A useful saved workflow should feel like project automation, not like a transcript of one lucky run. It should be clean enough that another teammate can open it and quickly understand: who owns it, what inputs it expects, which tools it is allowed to use, what each sub-agent is responsible for, and what level of proof is required before the workflow can call the task done.
If the workflow worked well and you want to reuse it, press s in the workflow menu to save it to ~/.claude/workflows. You can also move the script into a skill if the goal is to share the method with your team and make it easier to reuse across similar tasks.
But don’t save a workflow just because the first run succeeded. A successful run only proves that it worked once. Save it when the orchestration itself is valuable: when the script is easier to inspect, reuse, and improve than writing a normal Claude Code prompt again from scratch.
Below are some suggestions for prompts for your reference. Add your details when you want to use one of them:
Stress-test a plan: “Take the plan below and run a workflow where separate agents tear it apart — a skeptical investor, a hard-to-please customer, an incumbent competitor — each independent. Then synthesize the three sharpest objections and the strongest answer to each.”
Audit a repo: “Run a workflow to audit this repository. Fan out agents for logic bugs, unsafe routes, weak auth, missing authorization, exposed secrets, risky dependencies, and data leaks. For each finding, spawn a separate agent to adversarially verify it — try to prove it’s not real. Synthesize a severity-ranked report with file paths and fixes.
use 200k tokens.”
Make it cheap: “Build it so the finder agents run on
model: 'haiku'while the orchestrator stays on Opus 4.8 and does the final synthesis. Report tokens and wall-clock time.”
Reproduce a flaky test: “This test fails maybe 1 in 50 runs. Set up a workflow to reproduce it — form theories and adversarially test them in worktrees.

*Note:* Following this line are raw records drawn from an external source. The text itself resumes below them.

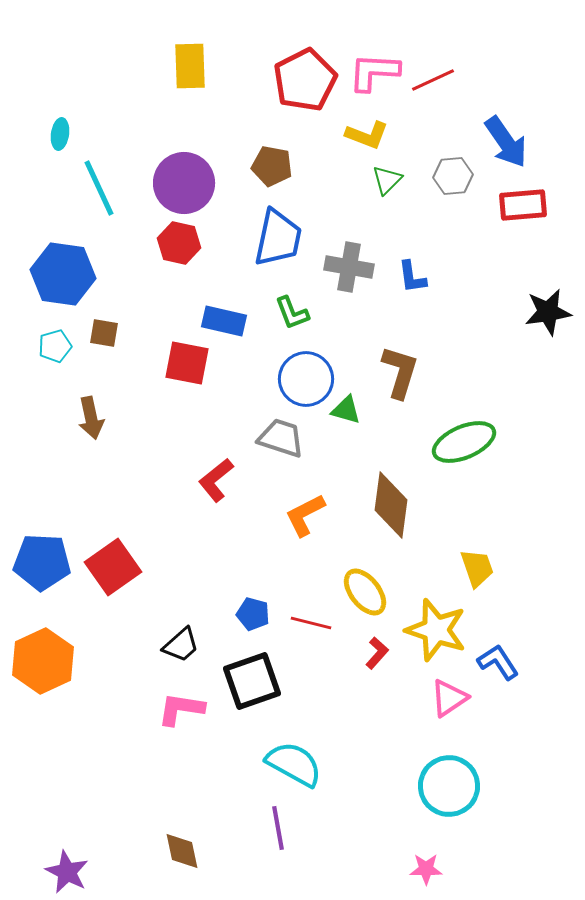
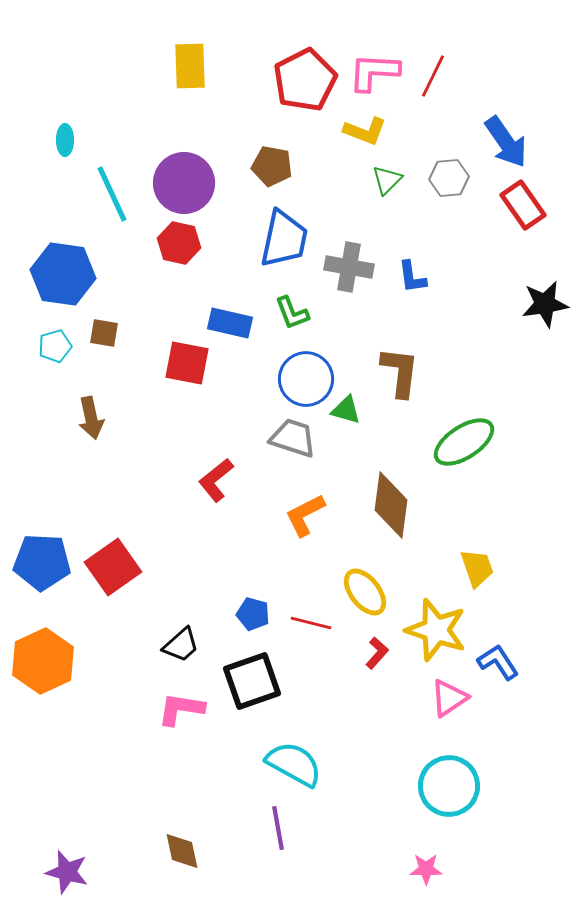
red line at (433, 80): moved 4 px up; rotated 39 degrees counterclockwise
cyan ellipse at (60, 134): moved 5 px right, 6 px down; rotated 8 degrees counterclockwise
yellow L-shape at (367, 135): moved 2 px left, 4 px up
gray hexagon at (453, 176): moved 4 px left, 2 px down
cyan line at (99, 188): moved 13 px right, 6 px down
red rectangle at (523, 205): rotated 60 degrees clockwise
blue trapezoid at (278, 238): moved 6 px right, 1 px down
black star at (548, 312): moved 3 px left, 8 px up
blue rectangle at (224, 321): moved 6 px right, 2 px down
brown L-shape at (400, 372): rotated 10 degrees counterclockwise
gray trapezoid at (281, 438): moved 12 px right
green ellipse at (464, 442): rotated 10 degrees counterclockwise
purple star at (67, 872): rotated 12 degrees counterclockwise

/goaldon’t stop until one theory works.”
Verify a draft: “Go through this draft and use a workflow to verify every technical claim against the codebase and sources. I don’t want to ship anything wrong.”
Rank by real priority (tournament): “I have a list of findings/options. Use a workflow to rank them by [real exploitability / impact / whatever matters] — but instead of scoring each one, run a pairwise tournament and rank by who wins. Then show me the top three and why.”

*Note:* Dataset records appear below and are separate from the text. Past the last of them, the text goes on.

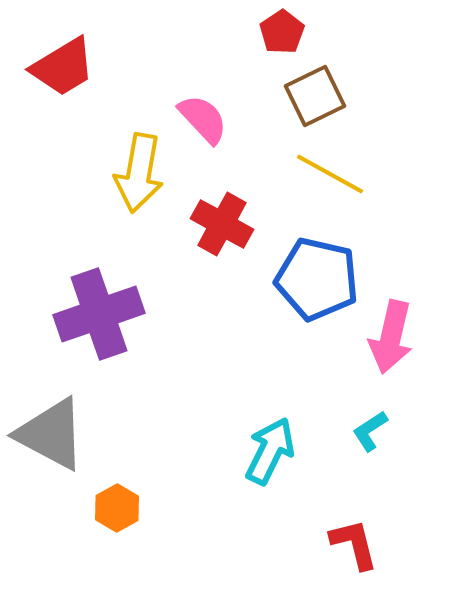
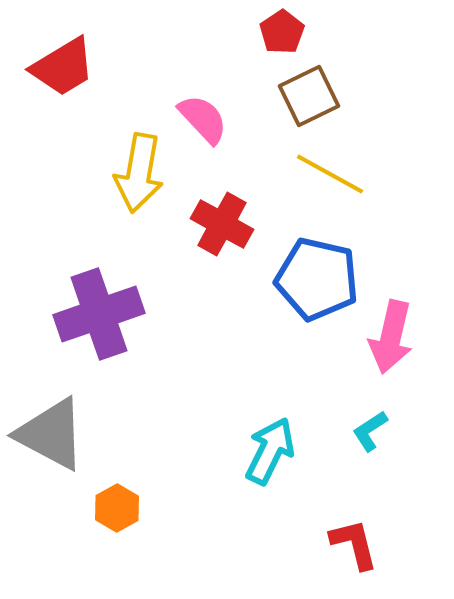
brown square: moved 6 px left
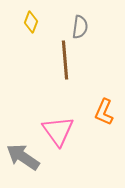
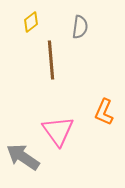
yellow diamond: rotated 30 degrees clockwise
brown line: moved 14 px left
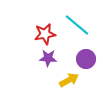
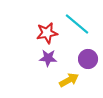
cyan line: moved 1 px up
red star: moved 2 px right, 1 px up
purple circle: moved 2 px right
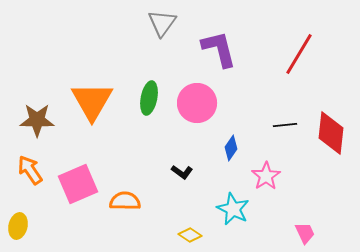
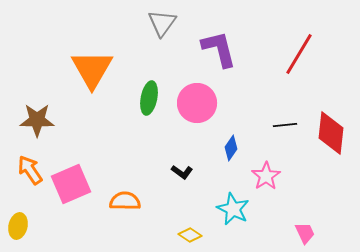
orange triangle: moved 32 px up
pink square: moved 7 px left
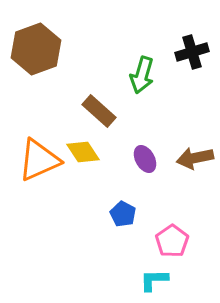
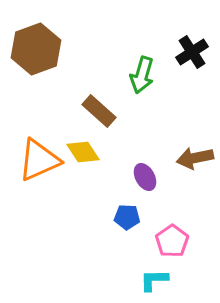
black cross: rotated 16 degrees counterclockwise
purple ellipse: moved 18 px down
blue pentagon: moved 4 px right, 3 px down; rotated 25 degrees counterclockwise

Root-cause a heisenbug: “This bug is intermittent and the obvious cause looks wrong. Use a workflow: split the investigation by evidence — one agent on the symptoms, one on the code, one on the data/logs — then have separate agents try to refute each theory, and synthesize the cause that survives.”
Triage a backlog safely: “Use a workflow to triage this backlog: classify each item (fix-now / escalate / needs-a-decision), dedupe into families, and route. Anything that reads untrusted input must be read-only — keep it separate from whatever proposes changes.”

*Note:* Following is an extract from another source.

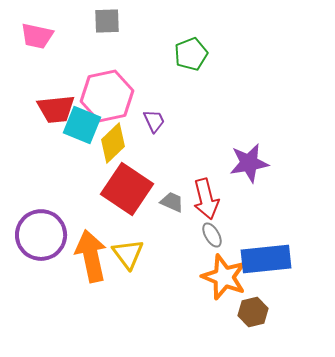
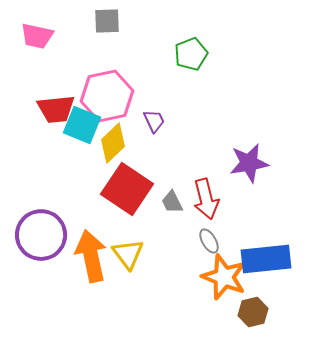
gray trapezoid: rotated 140 degrees counterclockwise
gray ellipse: moved 3 px left, 6 px down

Route by task shape: “Use a workflow with a classifier that looks at each task and routes it to the cheapest capable model — small models for mechanical work, Opus for the ambiguous, security-critical reasoning — then runs each on its chosen model.”
Check house rules: “Use a workflow to check this code against our rules in CLAUDE.md — one verifier per rule, plus a skeptic that hunts for false positives. I care more about not crying wolf than about catching every nit.”